The container provides all build tools. Key dependencies:

Package Purpose
debootstrap Bootstrap Ubuntu rootfs
squashfs-tools Compress rootfs into squashfs
grub-pc-bin GRUB BIOS boot images (cdboot.img, boot_hybrid.img)
grub-efi-amd64-bin GRUB UEFI modules for grub-mkstandalone
xorriso Create hybrid ISO with dual El Torito entries
mtools Build FAT EFI System Partition image without mounting
cpio Repack initramfs with embedded squashfs
dosfstools Format FAT filesystem for EFI image

Directory Structure

├── build-container.sh            # Container build wrapper (podman/docker)
├── Containerfile                 # Container image for builder
├── builder/
│   ├── build.sh                  # Main build script
│   ├── write-to-usb.sh           # Write ISO to USB
│   └── lib/
│       ├── common.sh             # Shared utilities
│       ├── rootfs.sh             # Rootfs creation functions
│       ├── alpine.sh             # Alpine image + ISO creation
│       └── ssh-keys.sh           # SSH key fetching
├── config/
│   ├── build.conf                # Build configuration
│   ├── packages.list             # Packages to install
│   ├── ssh-keys.list             # SSH key sources
│   ├── my_init.service           # systemd unit for my_init supervisor
│   └── my_init/                  # my_init process supervisor services
│       ├── install-mycelium.toml # Download mycelium binary (oneshot)
│       ├── mycelium.toml         # Mycelium IPv6 overlay daemon
│       ├── call-home.toml        # Node registration with beacon
│       └── call-home.sh          # Beacon registration helper script
├── installer/
│   ├── install.sh                # Installation script (embedded in image)
│   └── lib/
│       ├── common.sh             # Shared utilities
│       ├── disk.sh               # Partitioning functions
│       ├── network.sh            # Network configuration
│       └── bootloader.sh         # GRUB installation
├── output/                       # Build output (gitignored)
└── test/
    ├── *.bats                    # Unit tests (bats)
    ├── test-qemu.sh              # QEMU test runner
    ├── test-cloud-hypervisor.sh  # Cloud Hypervisor test runner
    └── setup-test-bridge.sh      # Bridge setup helper

Installed System

  • User: mycelium (password set at build time via config/build.conf)
  • SSH: Key-only authentication, root login disabled
  • Sudo: Passwordless for mycelium
  • Network: systemd-networkd (DHCP or static, no netplan)
  • Filesystem: btrfs with zstd compression, subvolumes: @, @home, @snapshots, @var_log, @var_tmp
  • Process Supervisor: my_init manages services after boot

Process Supervisor (my_init)

The installed system uses my_init as a lightweight process supervisor (started via systemd).
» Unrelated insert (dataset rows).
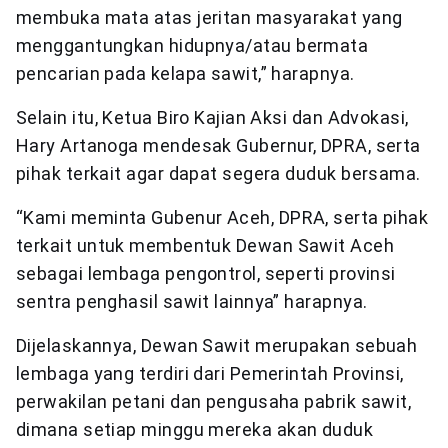
membuka mata atas jeritan masyarakat yang
menggantungkan hidupnya/atau bermata
pencarian pada kelapa sawit,” harapnya.
Selain itu, Ketua Biro Kajian Aksi dan Advokasi,
Hary Artanoga mendesak Gubernur, DPRA, serta
pihak terkait agar dapat segera duduk bersama.
“Kami meminta Gubenur Aceh, DPRA, serta pihak
terkait untuk membentuk Dewan Sawit Aceh
sebagai lembaga pengontrol, seperti provinsi
sentra penghasil sawit lainnya” harapnya.
Dijelaskannya, Dewan Sawit merupakan sebuah
lembaga yang terdiri dari Pemerintah Provinsi,
perwakilan petani dan pengusaha pabrik sawit,
dimana setiap minggu mereka akan duduk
On first boot the following service chain runs:

  1. install-mycelium (oneshot) — downloads the mycelium binary if not already present
  2. mycelium (daemon) — starts the IPv6 overlay network, connects to bootstrap peers
  3. call-home (oneshot) — registers the node with the beacon server (hostname, pubkey, subnet)

After call-home completes, the node is discoverable via the beacon and reachable over the mycelium overlay network.